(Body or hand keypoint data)
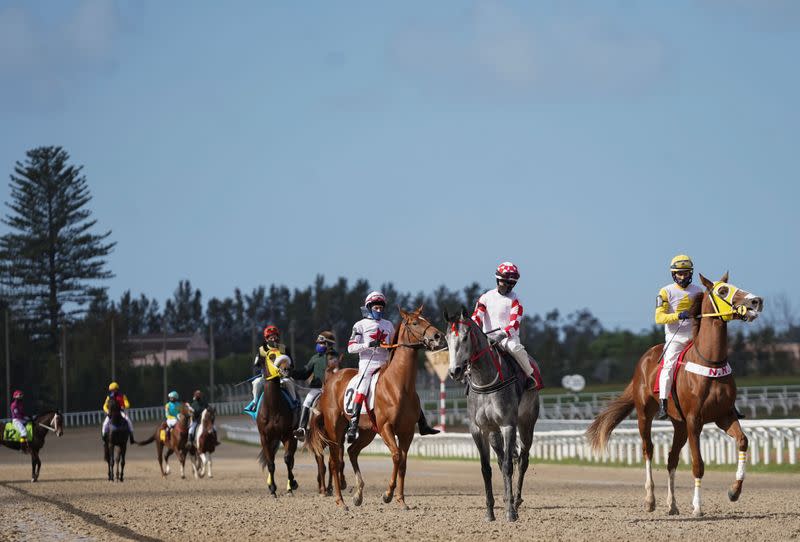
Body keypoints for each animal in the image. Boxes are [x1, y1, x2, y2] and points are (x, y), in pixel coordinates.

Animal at [256, 366, 300, 498]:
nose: (286, 370)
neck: (272, 406)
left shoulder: (288, 435)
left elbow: (287, 459)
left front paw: (292, 485)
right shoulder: (265, 437)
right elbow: (270, 463)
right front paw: (272, 489)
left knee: (291, 460)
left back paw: (291, 486)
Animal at [308, 308, 446, 512]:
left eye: (426, 319)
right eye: (414, 323)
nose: (439, 336)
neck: (399, 385)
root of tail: (332, 380)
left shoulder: (406, 432)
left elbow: (403, 462)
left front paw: (401, 500)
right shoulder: (386, 427)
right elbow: (396, 456)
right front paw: (387, 494)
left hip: (367, 432)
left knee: (352, 452)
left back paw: (358, 494)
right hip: (335, 429)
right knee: (334, 461)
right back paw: (340, 501)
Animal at [444, 308, 544, 524]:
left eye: (465, 337)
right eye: (446, 338)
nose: (455, 371)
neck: (485, 380)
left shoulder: (508, 424)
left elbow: (508, 466)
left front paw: (510, 513)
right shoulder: (479, 429)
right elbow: (486, 469)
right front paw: (489, 512)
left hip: (526, 423)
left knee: (522, 459)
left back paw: (516, 500)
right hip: (493, 432)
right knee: (501, 459)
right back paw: (507, 498)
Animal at [588, 274, 764, 520]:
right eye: (722, 290)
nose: (756, 301)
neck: (710, 361)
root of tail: (644, 360)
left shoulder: (724, 416)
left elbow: (743, 441)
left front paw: (734, 491)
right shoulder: (694, 421)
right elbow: (698, 464)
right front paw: (697, 507)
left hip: (678, 424)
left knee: (671, 458)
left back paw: (672, 505)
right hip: (645, 414)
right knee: (648, 450)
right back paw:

Your instructions
Go through the entries above and report each line with the string "back" in it.

Your solution
left back paw: (291, 486)
left back paw: (358, 494)
right back paw: (340, 501)
left back paw: (516, 500)
right back paw: (507, 498)
left back paw: (672, 505)
right back paw:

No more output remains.